WHAT IS REQUIRED: Quote from the first line below through the line that contains "X020065Y001165D01*", both included, and leave the pictures out.

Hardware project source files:
--- START ---

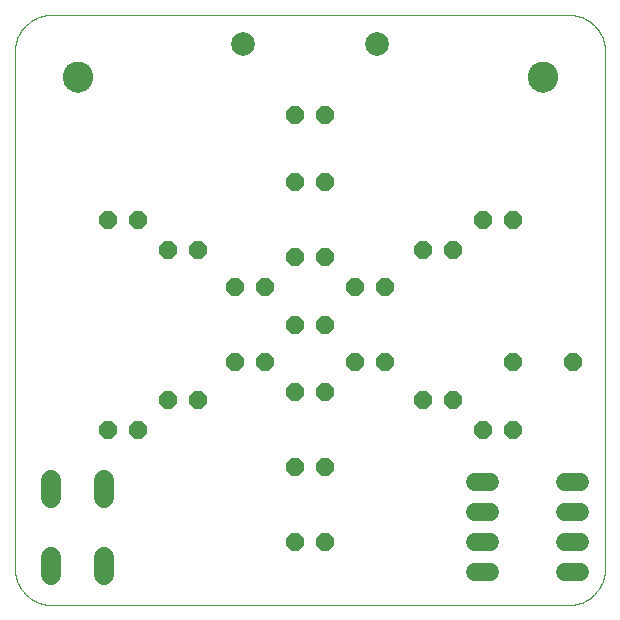
<source format=gts>
G75*
G70*
%OFA0B0*%
%FSLAX24Y24*%
%IPPOS*%
%LPD*%
%AMOC8*
5,1,8,0,0,1.08239X$1,22.5*
%
%ADD10C,0.0000*%
%ADD11C,0.1025*%
%ADD12OC8,0.0600*%
%ADD13C,0.0600*%
%ADD14C,0.0680*%
%ADD15C,0.0789*%
D10*
X000559Y001809D02*
X000559Y018994D01*
X000561Y019062D01*
X000566Y019129D01*
X000575Y019196D01*
X000588Y019263D01*
X000605Y019328D01*
X000624Y019393D01*
X000648Y019457D01*
X000675Y019519D01*
X000705Y019580D01*
X000738Y019638D01*
X000774Y019695D01*
X000814Y019750D01*
X000856Y019803D01*
X000902Y019854D01*
X000949Y019901D01*
X001000Y019947D01*
X001053Y019989D01*
X001108Y020029D01*
X001165Y020065D01*
X001223Y020098D01*
X001284Y020128D01*
X001346Y020155D01*
X001410Y020179D01*
X001475Y020198D01*
X001540Y020215D01*
X001607Y020228D01*
X001674Y020237D01*
X001741Y020242D01*
X001809Y020244D01*
X018994Y020244D01*
X019062Y020242D01*
X019129Y020237D01*
X019196Y020228D01*
X019263Y020215D01*
X019328Y020198D01*
X019393Y020179D01*
X019457Y020155D01*
X019519Y020128D01*
X019580Y020098D01*
X019638Y020065D01*
X019695Y020029D01*
X019750Y019989D01*
X019803Y019947D01*
X019854Y019901D01*
X019901Y019854D01*
X019947Y019803D01*
X019989Y019750D01*
X020029Y019695D01*
X020065Y019638D01*
X020098Y019580D01*
X020128Y019519D01*
X020155Y019457D01*
X020179Y019393D01*
X020198Y019328D01*
X020215Y019263D01*
X020228Y019196D01*
X020237Y019129D01*
X020242Y019062D01*
X020244Y018994D01*
X020244Y001809D01*
X020242Y001741D01*
X020237Y001674D01*
X020228Y001607D01*
X020215Y001540D01*
X020198Y001475D01*
X020179Y001410D01*
X020155Y001346D01*
X020128Y001284D01*
X020098Y001223D01*
X020065Y001165D01*
X020029Y001108D01*
X019989Y001053D01*
X019947Y001000D01*
X019901Y000949D01*
X019854Y000902D01*
X019803Y000856D01*
X019750Y000814D01*
X019695Y000774D01*
X019638Y000738D01*
X019580Y000705D01*
X019519Y000675D01*
X019457Y000648D01*
X019393Y000624D01*
X019328Y000605D01*
X019263Y000588D01*
X019196Y000575D01*
X019129Y000566D01*
X019062Y000561D01*
X018994Y000559D01*
X001809Y000559D01*
X001741Y000561D01*
X001674Y000566D01*
X001607Y000575D01*
X001540Y000588D01*
X001475Y000605D01*
X001410Y000624D01*
X001346Y000648D01*
X001284Y000675D01*
X001223Y000705D01*
X001165Y000738D01*
X001108Y000774D01*
X001053Y000814D01*
X001000Y000856D01*
X000949Y000902D01*
X000902Y000949D01*
X000856Y001000D01*
X000814Y001053D01*
X000774Y001108D01*
X000738Y001165D01*
X000705Y001223D01*
X000675Y001284D01*
X000648Y001346D01*
X000624Y001410D01*
X000605Y001475D01*
X000588Y001540D01*
X000575Y001607D01*
X000566Y001674D01*
X000561Y001741D01*
X000559Y001809D01*
X002179Y018151D02*
X002181Y018194D01*
X002187Y018236D01*
X002197Y018278D01*
X002210Y018319D01*
X002227Y018359D01*
X002248Y018396D01*
X002272Y018432D01*
X002299Y018465D01*
X002329Y018496D01*
X002362Y018524D01*
X002397Y018549D01*
X002434Y018570D01*
X002473Y018588D01*
X002513Y018602D01*
X002555Y018613D01*
X002597Y018620D01*
X002640Y018623D01*
X002683Y018622D01*
X002726Y018617D01*
X002768Y018608D01*
X002809Y018596D01*
X002849Y018580D01*
X002887Y018560D01*
X002923Y018537D01*
X002957Y018510D01*
X002989Y018481D01*
X003017Y018449D01*
X003043Y018414D01*
X003065Y018378D01*
X003084Y018339D01*
X003099Y018299D01*
X003111Y018258D01*
X003119Y018215D01*
X003123Y018172D01*
X003123Y018130D01*
X003119Y018087D01*
X003111Y018044D01*
X003099Y018003D01*
X003084Y017963D01*
X003065Y017924D01*
X003043Y017888D01*
X003017Y017853D01*
X002989Y017821D01*
X002957Y017792D01*
X002923Y017765D01*
X002887Y017742D01*
X002849Y017722D01*
X002809Y017706D01*
X002768Y017694D01*
X002726Y017685D01*
X002683Y017680D01*
X002640Y017679D01*
X002597Y017682D01*
X002555Y017689D01*
X002513Y017700D01*
X002473Y017714D01*
X002434Y017732D01*
X002397Y017753D01*
X002362Y017778D01*
X002329Y017806D01*
X002299Y017837D01*
X002272Y017870D01*
X002248Y017906D01*
X002227Y017943D01*
X002210Y017983D01*
X002197Y018024D01*
X002187Y018066D01*
X002181Y018108D01*
X002179Y018151D01*
X017679Y018151D02*
X017681Y018194D01*
X017687Y018236D01*
X017697Y018278D01*
X017710Y018319D01*
X017727Y018359D01*
X017748Y018396D01*
X017772Y018432D01*
X017799Y018465D01*
X017829Y018496D01*
X017862Y018524D01*
X017897Y018549D01*
X017934Y018570D01*
X017973Y018588D01*
X018013Y018602D01*
X018055Y018613D01*
X018097Y018620D01*
X018140Y018623D01*
X018183Y018622D01*
X018226Y018617D01*
X018268Y018608D01*
X018309Y018596D01*
X018349Y018580D01*
X018387Y018560D01*
X018423Y018537D01*
X018457Y018510D01*
X018489Y018481D01*
X018517Y018449D01*
X018543Y018414D01*
X018565Y018378D01*
X018584Y018339D01*
X018599Y018299D01*
X018611Y018258D01*
X018619Y018215D01*
X018623Y018172D01*
X018623Y018130D01*
X018619Y018087D01*
X018611Y018044D01*
X018599Y018003D01*
X018584Y017963D01*
X018565Y017924D01*
X018543Y017888D01*
X018517Y017853D01*
X018489Y017821D01*
X018457Y017792D01*
X018423Y017765D01*
X018387Y017742D01*
X018349Y017722D01*
X018309Y017706D01*
X018268Y017694D01*
X018226Y017685D01*
X018183Y017680D01*
X018140Y017679D01*
X018097Y017682D01*
X018055Y017689D01*
X018013Y017700D01*
X017973Y017714D01*
X017934Y017732D01*
X017897Y017753D01*
X017862Y017778D01*
X017829Y017806D01*
X017799Y017837D01*
X017772Y017870D01*
X017748Y017906D01*
X017727Y017943D01*
X017710Y017983D01*
X017697Y018024D01*
X017687Y018066D01*
X017681Y018108D01*
X017679Y018151D01*
D11*
X018151Y018151D03*
X002651Y018151D03*
D12*
X003651Y013401D03*
X004651Y013401D03*
X005651Y012401D03*
X006651Y012401D03*
X007901Y011151D03*
X008901Y011151D03*
X009901Y012151D03*
X010901Y012151D03*
X011901Y011151D03*
X012901Y011151D03*
X014151Y012401D03*
X015151Y012401D03*
X016151Y013401D03*
X017151Y013401D03*
X017151Y008651D03*
X019151Y008651D03*
X017151Y006401D03*
X016151Y006401D03*
X015151Y007401D03*
X014151Y007401D03*
X012901Y008651D03*
X011901Y008651D03*
X010901Y007651D03*
X009901Y007651D03*
X008901Y008651D03*
X007901Y008651D03*
X006651Y007401D03*
X005651Y007401D03*
X004651Y006401D03*
X003651Y006401D03*
X009901Y005151D03*
X010901Y005151D03*
X010901Y002651D03*
X009901Y002651D03*
X009901Y009901D03*
X010901Y009901D03*
X010901Y014651D03*
X009901Y014651D03*
X009901Y016901D03*
X010901Y016901D03*
D13*
X015891Y004651D02*
X016411Y004651D01*
X016411Y003651D02*
X015891Y003651D01*
X015891Y002651D02*
X016411Y002651D01*
X016411Y001651D02*
X015891Y001651D01*
X018891Y001651D02*
X019411Y001651D01*
X019411Y002651D02*
X018891Y002651D01*
X018891Y003651D02*
X019411Y003651D01*
X019411Y004651D02*
X018891Y004651D01*
D14*
X003541Y004731D02*
X003541Y004131D01*
X001761Y004131D02*
X001761Y004731D01*
X001761Y002171D02*
X001761Y001571D01*
X003541Y001571D02*
X003541Y002171D01*
D15*
X008161Y019256D03*
X012641Y019256D03*
M02*

</source>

--- END ---

EXERCISE ANSWER:
<source format=gts>
G75*
G70*
%OFA0B0*%
%FSLAX24Y24*%
%IPPOS*%
%LPD*%
%AMOC8*
5,1,8,0,0,1.08239X$1,22.5*
%
%ADD10C,0.0000*%
%ADD11C,0.1025*%
%ADD12OC8,0.0600*%
%ADD13C,0.0600*%
%ADD14C,0.0680*%
%ADD15C,0.0789*%
D10*
X000559Y001809D02*
X000559Y018994D01*
X000561Y019062D01*
X000566Y019129D01*
X000575Y019196D01*
X000588Y019263D01*
X000605Y019328D01*
X000624Y019393D01*
X000648Y019457D01*
X000675Y019519D01*
X000705Y019580D01*
X000738Y019638D01*
X000774Y019695D01*
X000814Y019750D01*
X000856Y019803D01*
X000902Y019854D01*
X000949Y019901D01*
X001000Y019947D01*
X001053Y019989D01*
X001108Y020029D01*
X001165Y020065D01*
X001223Y020098D01*
X001284Y020128D01*
X001346Y020155D01*
X001410Y020179D01*
X001475Y020198D01*
X001540Y020215D01*
X001607Y020228D01*
X001674Y020237D01*
X001741Y020242D01*
X001809Y020244D01*
X018994Y020244D01*
X019062Y020242D01*
X019129Y020237D01*
X019196Y020228D01*
X019263Y020215D01*
X019328Y020198D01*
X019393Y020179D01*
X019457Y020155D01*
X019519Y020128D01*
X019580Y020098D01*
X019638Y020065D01*
X019695Y020029D01*
X019750Y019989D01*
X019803Y019947D01*
X019854Y019901D01*
X019901Y019854D01*
X019947Y019803D01*
X019989Y019750D01*
X020029Y019695D01*
X020065Y019638D01*
X020098Y019580D01*
X020128Y019519D01*
X020155Y019457D01*
X020179Y019393D01*
X020198Y019328D01*
X020215Y019263D01*
X020228Y019196D01*
X020237Y019129D01*
X020242Y019062D01*
X020244Y018994D01*
X020244Y001809D01*
X020242Y001741D01*
X020237Y001674D01*
X020228Y001607D01*
X020215Y001540D01*
X020198Y001475D01*
X020179Y001410D01*
X020155Y001346D01*
X020128Y001284D01*
X020098Y001223D01*
X020065Y001165D01*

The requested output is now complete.